Despite the terror attacks in Paris, Democratic presidential candidate Sen. Bernie Sanders (Vt.) said in last Saturday's Democratic debate that he still believes climate change is the greatest threat facing U.S. national security — but his supporters don't necessarily agree.
Preceding Saturday's debate, MRCtv reporter Dan Joseph staked out at a local Des Moines theater where Sanders supporters were gathering to enter the debate forum. Joseph asked the supporters if they agreed with Sanders — that climate change is a more pressing national security threat than the Islamic State or radical Islam.
Joseph found that not everyone was in agreement with the Vermont senator.
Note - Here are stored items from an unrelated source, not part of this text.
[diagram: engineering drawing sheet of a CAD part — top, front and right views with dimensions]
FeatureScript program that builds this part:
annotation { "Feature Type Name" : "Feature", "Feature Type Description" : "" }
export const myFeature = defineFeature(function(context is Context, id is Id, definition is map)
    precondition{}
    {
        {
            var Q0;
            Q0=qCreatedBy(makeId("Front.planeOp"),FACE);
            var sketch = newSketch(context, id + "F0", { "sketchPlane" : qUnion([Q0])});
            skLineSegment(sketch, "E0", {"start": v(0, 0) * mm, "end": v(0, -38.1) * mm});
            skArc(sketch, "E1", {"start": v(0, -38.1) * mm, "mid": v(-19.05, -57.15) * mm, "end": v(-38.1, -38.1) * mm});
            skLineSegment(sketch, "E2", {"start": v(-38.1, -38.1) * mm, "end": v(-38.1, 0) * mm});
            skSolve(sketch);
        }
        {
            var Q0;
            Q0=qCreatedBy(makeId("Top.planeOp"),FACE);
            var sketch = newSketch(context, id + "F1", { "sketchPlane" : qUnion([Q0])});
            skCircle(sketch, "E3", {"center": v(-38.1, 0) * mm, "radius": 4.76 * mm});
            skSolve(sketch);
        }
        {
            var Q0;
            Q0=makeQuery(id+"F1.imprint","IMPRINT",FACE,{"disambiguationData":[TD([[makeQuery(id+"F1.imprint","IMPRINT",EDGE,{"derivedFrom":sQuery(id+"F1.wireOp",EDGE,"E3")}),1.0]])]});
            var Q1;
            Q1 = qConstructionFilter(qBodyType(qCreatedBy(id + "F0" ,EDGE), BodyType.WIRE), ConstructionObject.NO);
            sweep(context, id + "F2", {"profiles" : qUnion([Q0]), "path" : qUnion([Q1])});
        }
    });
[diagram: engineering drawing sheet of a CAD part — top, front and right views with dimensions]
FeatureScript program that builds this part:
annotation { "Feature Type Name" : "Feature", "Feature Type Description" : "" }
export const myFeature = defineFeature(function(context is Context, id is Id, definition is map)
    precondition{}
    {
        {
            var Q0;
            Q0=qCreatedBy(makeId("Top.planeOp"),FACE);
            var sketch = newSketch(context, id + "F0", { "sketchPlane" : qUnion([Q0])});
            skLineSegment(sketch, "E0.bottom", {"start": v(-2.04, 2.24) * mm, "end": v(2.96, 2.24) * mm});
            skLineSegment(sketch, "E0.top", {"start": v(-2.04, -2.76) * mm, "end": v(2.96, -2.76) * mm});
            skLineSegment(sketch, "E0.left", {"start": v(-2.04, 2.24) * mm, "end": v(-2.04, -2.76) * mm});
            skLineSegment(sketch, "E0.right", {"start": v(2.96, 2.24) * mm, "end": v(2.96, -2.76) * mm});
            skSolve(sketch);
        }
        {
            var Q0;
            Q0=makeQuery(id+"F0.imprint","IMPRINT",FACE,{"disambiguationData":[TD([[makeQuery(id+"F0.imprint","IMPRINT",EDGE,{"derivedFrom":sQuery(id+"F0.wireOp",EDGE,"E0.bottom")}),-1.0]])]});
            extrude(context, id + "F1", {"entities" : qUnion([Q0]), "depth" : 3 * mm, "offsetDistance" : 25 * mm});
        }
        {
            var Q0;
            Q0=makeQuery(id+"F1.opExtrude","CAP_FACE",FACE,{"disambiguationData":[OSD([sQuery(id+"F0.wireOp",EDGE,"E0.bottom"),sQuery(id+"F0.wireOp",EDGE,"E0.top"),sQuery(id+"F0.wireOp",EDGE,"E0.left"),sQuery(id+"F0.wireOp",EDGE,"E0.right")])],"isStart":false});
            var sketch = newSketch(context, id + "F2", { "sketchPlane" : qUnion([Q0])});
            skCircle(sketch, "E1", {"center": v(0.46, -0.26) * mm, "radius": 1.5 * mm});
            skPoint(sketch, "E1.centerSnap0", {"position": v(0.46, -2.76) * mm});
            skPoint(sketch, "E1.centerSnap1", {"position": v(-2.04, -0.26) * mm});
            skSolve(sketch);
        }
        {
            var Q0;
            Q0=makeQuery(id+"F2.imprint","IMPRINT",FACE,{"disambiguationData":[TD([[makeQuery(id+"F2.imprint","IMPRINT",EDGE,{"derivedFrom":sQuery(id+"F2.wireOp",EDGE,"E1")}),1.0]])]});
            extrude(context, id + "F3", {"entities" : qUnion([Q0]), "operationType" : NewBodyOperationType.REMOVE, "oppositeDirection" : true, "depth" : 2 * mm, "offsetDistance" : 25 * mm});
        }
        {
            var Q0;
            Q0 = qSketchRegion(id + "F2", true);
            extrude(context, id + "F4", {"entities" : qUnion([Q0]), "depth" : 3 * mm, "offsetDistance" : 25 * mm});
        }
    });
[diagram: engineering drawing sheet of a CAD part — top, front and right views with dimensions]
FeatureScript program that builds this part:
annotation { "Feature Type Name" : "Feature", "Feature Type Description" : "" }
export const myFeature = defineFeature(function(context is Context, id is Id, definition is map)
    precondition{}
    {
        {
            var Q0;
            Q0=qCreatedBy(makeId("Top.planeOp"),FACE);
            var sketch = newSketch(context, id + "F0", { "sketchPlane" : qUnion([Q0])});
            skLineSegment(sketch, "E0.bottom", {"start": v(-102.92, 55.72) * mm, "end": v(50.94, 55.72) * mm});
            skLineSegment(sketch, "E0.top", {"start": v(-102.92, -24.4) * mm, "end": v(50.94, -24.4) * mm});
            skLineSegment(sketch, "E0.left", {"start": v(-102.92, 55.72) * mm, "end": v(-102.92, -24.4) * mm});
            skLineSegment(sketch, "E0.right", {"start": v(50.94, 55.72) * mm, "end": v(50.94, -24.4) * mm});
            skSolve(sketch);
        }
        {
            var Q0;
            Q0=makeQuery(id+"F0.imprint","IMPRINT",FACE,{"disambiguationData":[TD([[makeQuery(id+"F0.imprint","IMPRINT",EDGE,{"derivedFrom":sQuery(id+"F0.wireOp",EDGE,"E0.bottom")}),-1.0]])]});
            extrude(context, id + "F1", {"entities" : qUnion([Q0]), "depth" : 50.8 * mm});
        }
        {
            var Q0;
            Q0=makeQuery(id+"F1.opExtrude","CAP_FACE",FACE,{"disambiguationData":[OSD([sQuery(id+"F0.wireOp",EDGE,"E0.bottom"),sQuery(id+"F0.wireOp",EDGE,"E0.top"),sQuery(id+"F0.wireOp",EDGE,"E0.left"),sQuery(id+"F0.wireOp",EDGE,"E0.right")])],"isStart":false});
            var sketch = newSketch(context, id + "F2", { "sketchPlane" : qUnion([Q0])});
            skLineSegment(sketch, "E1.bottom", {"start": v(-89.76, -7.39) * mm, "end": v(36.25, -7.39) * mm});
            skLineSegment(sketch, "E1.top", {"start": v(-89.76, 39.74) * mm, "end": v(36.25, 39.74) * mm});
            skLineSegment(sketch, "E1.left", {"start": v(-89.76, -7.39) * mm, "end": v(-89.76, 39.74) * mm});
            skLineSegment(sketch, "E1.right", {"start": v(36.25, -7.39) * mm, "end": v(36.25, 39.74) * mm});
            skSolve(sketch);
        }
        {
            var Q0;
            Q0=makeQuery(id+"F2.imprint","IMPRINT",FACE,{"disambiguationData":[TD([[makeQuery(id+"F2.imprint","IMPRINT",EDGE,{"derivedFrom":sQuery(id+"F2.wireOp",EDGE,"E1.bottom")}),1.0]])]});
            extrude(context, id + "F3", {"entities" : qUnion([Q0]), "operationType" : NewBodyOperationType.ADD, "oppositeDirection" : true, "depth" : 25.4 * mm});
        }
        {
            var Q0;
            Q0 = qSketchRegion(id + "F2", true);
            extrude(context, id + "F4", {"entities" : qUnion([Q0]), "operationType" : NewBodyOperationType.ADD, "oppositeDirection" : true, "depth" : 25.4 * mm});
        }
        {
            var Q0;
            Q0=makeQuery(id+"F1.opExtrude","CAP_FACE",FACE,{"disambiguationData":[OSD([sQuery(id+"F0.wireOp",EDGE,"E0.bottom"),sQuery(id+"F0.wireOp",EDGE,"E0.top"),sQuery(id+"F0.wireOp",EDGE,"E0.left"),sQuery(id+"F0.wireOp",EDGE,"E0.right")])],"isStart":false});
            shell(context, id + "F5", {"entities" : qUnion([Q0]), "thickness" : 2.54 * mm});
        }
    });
"I think that's a difficult question, because they're obviously both legitimate threats," one woman said.
"I don't think [climate change] is our biggest threat," another woman said. "It is definitely very, very important, but it's not the biggest."
One woman Joseph talked to even predicted that Sanders would change his "tune," given the extent of the violence that the terrorists waged on Paris.
"I do think he might change his tune considering how violent [the Paris attacks were]," the woman said.
Another supporter, a young man, quipped, "I'm not the most informed person in the world."
Sanders has been steadfast in his assertion that climate change poses a greater threat to America than does radical Islam. He often goes as far as to say that climate change is "directly related to the growth of terrorism." That assertion, however, has been ruled "mostly false" by PolitiFact.